Text block:
────────────────────────────────────────

Tag Archives: Tufteln 9:1 EFRW Antenna

Biplanes, Canoes, Callsigns, and POTA: Looking back on our summer in Canada and final field report from Québec

Our travels in Canada this summer exceeded our expectations.

Looking back

Les Escoumins, Québec (click to enlarge)

If you’ve been following my Canada POTA activations and field reports, you’ll get an idea where we traveled and a small sampling of the many amazing parks Canada has to offer.

We started off our trip in Ottawa where we spent four days.

Only moments after arriving at our hotel that first day, Vince (VE6LK) made time in his schedule to administer my Canadian Basic exam remotely. That evening–despite being a bit bleary eyed after a fairly long day of driving–I passed my Basic with Honours. (I’m still chuffed about that!)

────────────────────────────────────────

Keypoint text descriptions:
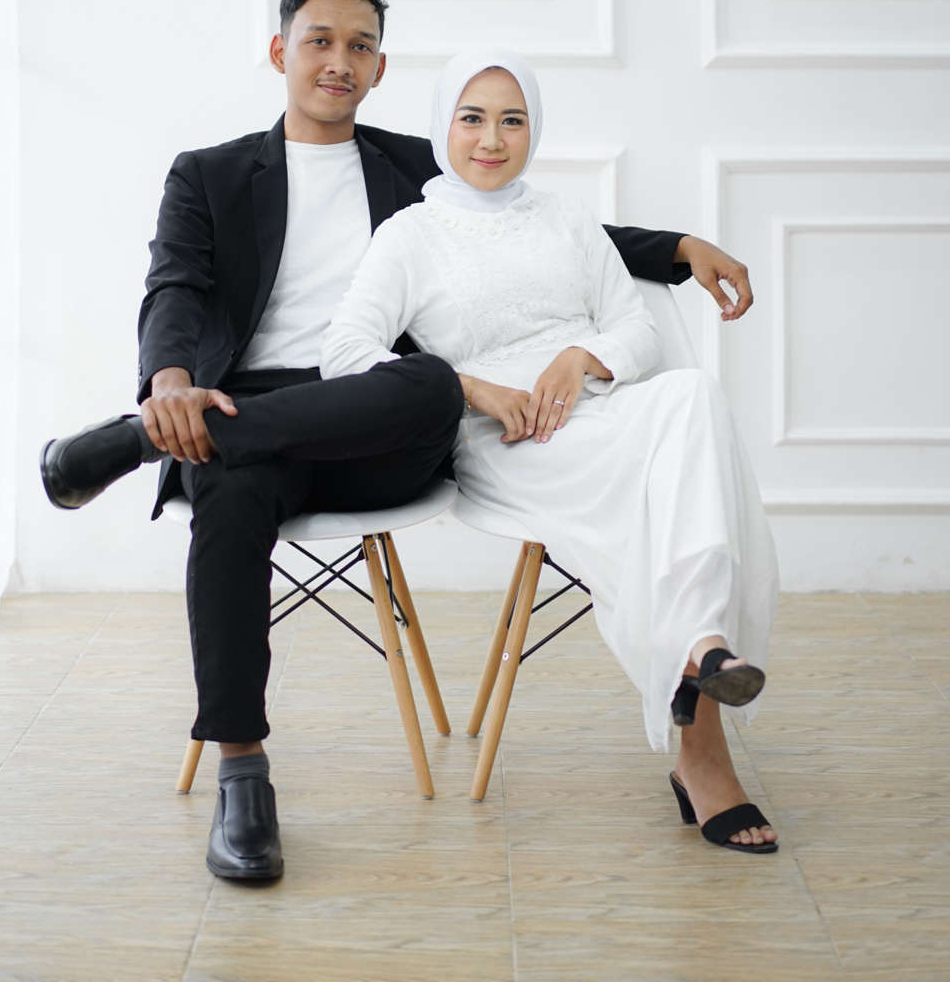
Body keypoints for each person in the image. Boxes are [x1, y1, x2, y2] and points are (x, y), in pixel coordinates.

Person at [39, 0, 758, 880]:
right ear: (281, 51)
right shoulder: (209, 174)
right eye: (320, 41)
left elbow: (527, 226)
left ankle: (131, 444)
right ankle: (243, 775)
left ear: (380, 68)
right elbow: (174, 288)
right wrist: (172, 387)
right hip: (240, 415)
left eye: (361, 46)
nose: (339, 62)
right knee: (230, 488)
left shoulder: (413, 163)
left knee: (429, 383)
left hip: (380, 423)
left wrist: (681, 249)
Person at [321, 51, 780, 853]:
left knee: (693, 395)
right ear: (441, 126)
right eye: (472, 118)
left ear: (534, 129)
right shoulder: (410, 235)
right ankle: (702, 730)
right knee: (672, 488)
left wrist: (582, 357)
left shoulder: (567, 219)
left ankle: (700, 646)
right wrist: (468, 388)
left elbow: (635, 329)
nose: (492, 140)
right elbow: (345, 352)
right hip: (508, 439)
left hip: (602, 410)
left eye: (513, 120)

────────────────────────────────────────

Problems to work on:
A. Transcribe the stretch of the Canada travel post from "Tag Archives: Tufteln" through "(click to enlarge)".
B. In the Canada travel post, who administered the Canadian Basic exam remotely?
The rows come from a different source than the Canada travel post.

Numbered answers:
A.
Tag Archives: Tufteln 9:1 EFRW Antenna

Biplanes, Canoes, Callsigns, and POTA: Looking back on our summer in Canada and final field report from Québec

Our travels in Canada this summer exceeded our expectations.

Looking back

Les Escoumins, Québec (click to enlarge)

B. Vince (VE6LK)